A REINSERTION SOCIALE DES PERSONNES DETENUES,

Mercredi 28 juin 2017 : 09H57

LA REINSERTION SOCIALE DES PERSONNES DETENUES, UNE SITUATION QUI PREOCCUPE L’OPINOIN NATIONALE ET INTERNATIONALE

Un atelier de validation de la stratégie nationale de réinsertion sociale des personnes détenues en République Centrafricaine s’est déroulé ce mardi 27 Juin 2017 dans la salle de conférence de l’Ecole Nationale d’Administration et de Magistrature (ENAM) à Bangui. Organisé par le ministère de la Justice et des Droits de l’Homme en partenariat avec la Minusca, cet atelier vise à valider les conclusions de l’étude devant permettre la mise en œuvre des activités issues des axes stratégiques du document final de stratégie nationale de réinsertion sociale des détenus.

Selon le consultant international de la Minusca, « le présent atelier entre en parfaite convergence avec les précédents ateliers consacrés à la vulgarisation des décrets d’application de la loi n° 12.003 du 12 Avril 2012 fixant les principes fondamentaux du régime pénitentiaire en RCA, qui se sont tenus au début et à la mi-juin de cette année. En effet, la loi citée ci-dessus et ses décrets d’application tout en mettant en évidence le bienfondé de la réinsertion sociale des personnes détenues, n’en fixent ni le cadre opératoire ni les actions concrètes qui doivent donner corps à la volonté politique du gouvernement de réduire les risques de récidive criminelle auxquels sont exposés la majorité des ex-prisonniers ».
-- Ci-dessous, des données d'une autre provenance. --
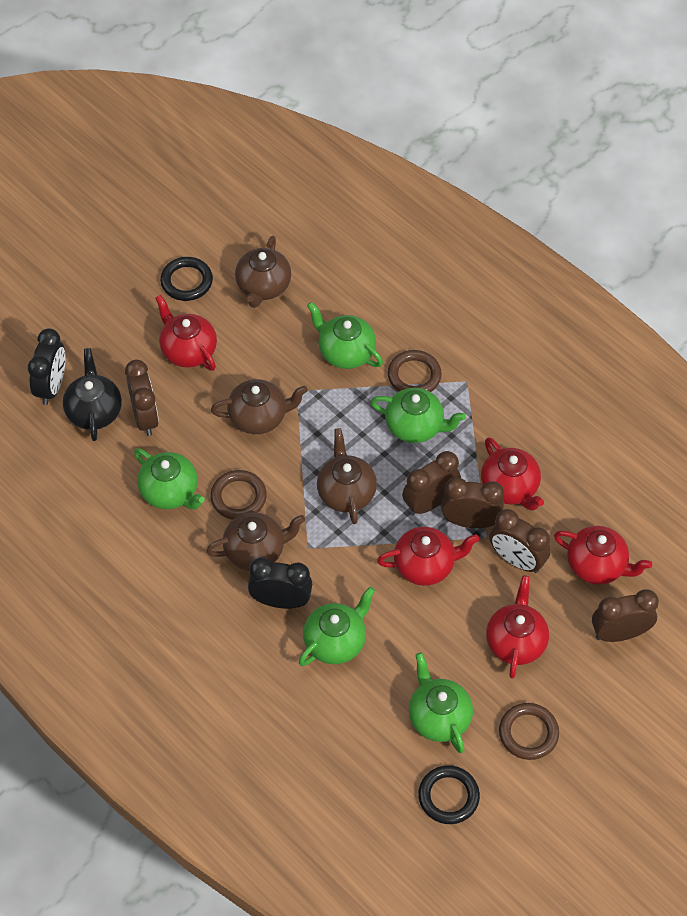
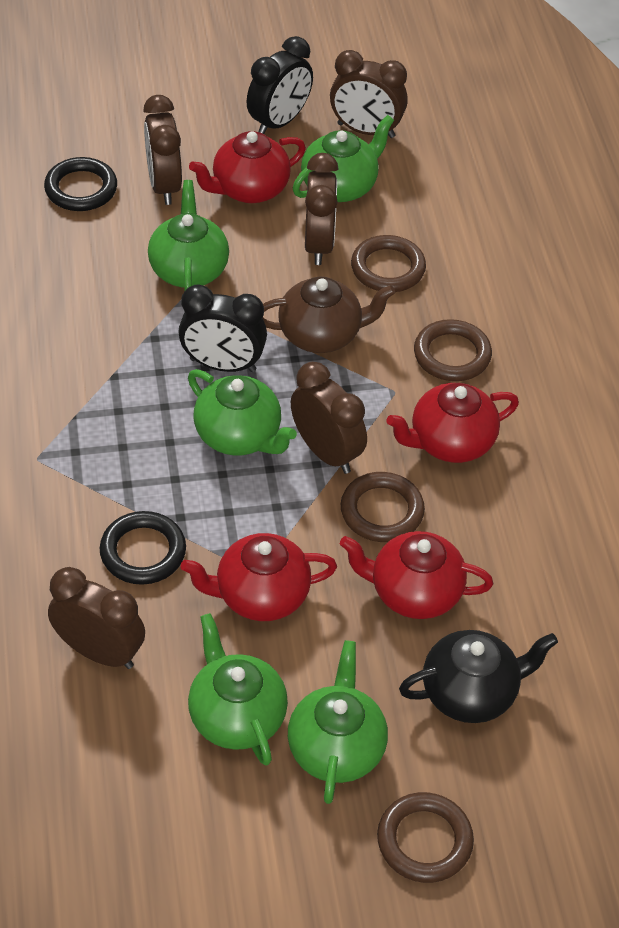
brown ring: 3 -> 4
brown teapot: 4 -> 1
red teapot: 5 -> 4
Il a précisé par ailleurs que, « il ressort de l’analyse que faute d’un cadre opératoire applicable pendant la vie carcérale et post-carcérale en matière de réinsertion sociale, près de 72 % de la population  carcérale centrafricaine est constituée de récidivistes. Et dans cette tranche de la population ciblée, 50 % des détenus libérés deviennent plus dangereux pour la société qu’ils ne l’étaient à l’entrée, bien qu’ayant exécuté leur peine d’emprisonnement. Ce travail réalisé par le consultant de la Minusca en partenariat avec le gouvernement centrafricain a pour objectif de proposer au ministère de la Justice et des Droits de l’homme, des axes stratégiques sur lesquels doivent s’appuyer les activités devant permettre de bâtir d’une part une politique publique de réinsertion sociale des personnes détenues et d’autre part, un plan d’actions favorisant son opérationnalisation sur l’ensemble des établissements pénitentiaires en RCA ».
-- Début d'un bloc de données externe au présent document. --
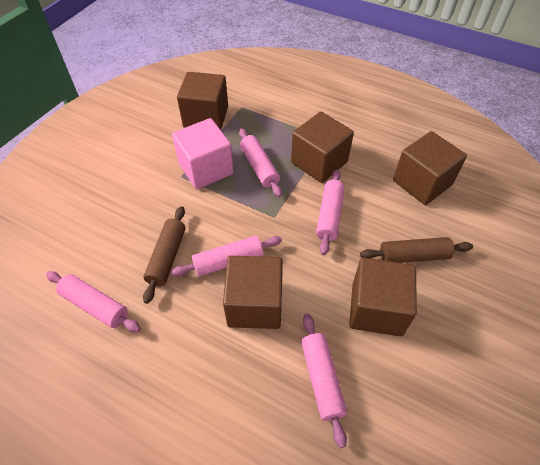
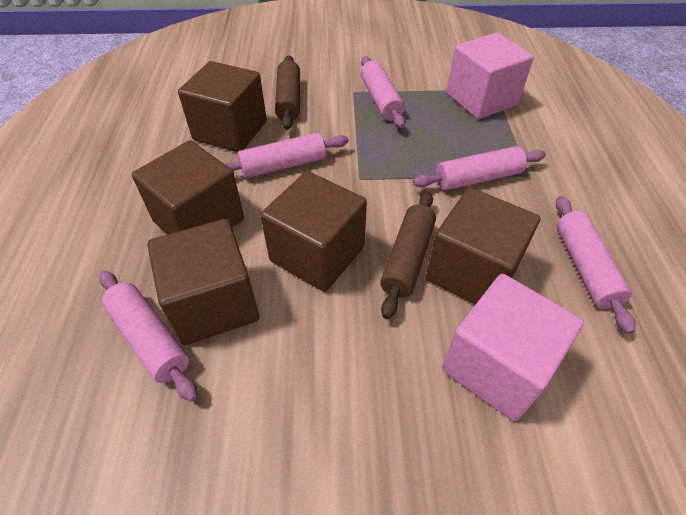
pink cube: 1 -> 2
Il a bouclé son propos par une série de questions : « la société devrait-elle se contenter simplement de punir le malfaiteur et de l’abandonner à son triste sort ? Autrement dit, peut-on venir au bout de la criminalité par la seule répression ? Quel rôle peut jouer la prévention dans la stratégie de préservation de la paix et de la cohésion sociale de façon durable ? Quelle place accordons-nous à la prison dans notre société ? ».

La validation de la stratégie nationale de réinsertion sociale des personnes détenues en République Centrafricaine se justifie par les conditions de détention qui seraient très inférieures aux normes internationales. Mais des actions sont nécessaires pour aider les détenus à surmonter la stigmatisation d’une condamnation pénale, les effets négatifs d’une incarcération et les nombreux obstacles qu’ils rencontrent en essayant de réintégrer la communauté. La réhabilitation des détenus et la réussite de leur réinsertion dans la communauté font partie des objectifs des systèmes de justice pénale et plus encore en RCA. Ceci est clairement reconnu dans le droit international des Droits de l’Homme et dans les règles et normes des Nations Unies dont beaucoup sont applicables à la réinsertion sociale des détenus.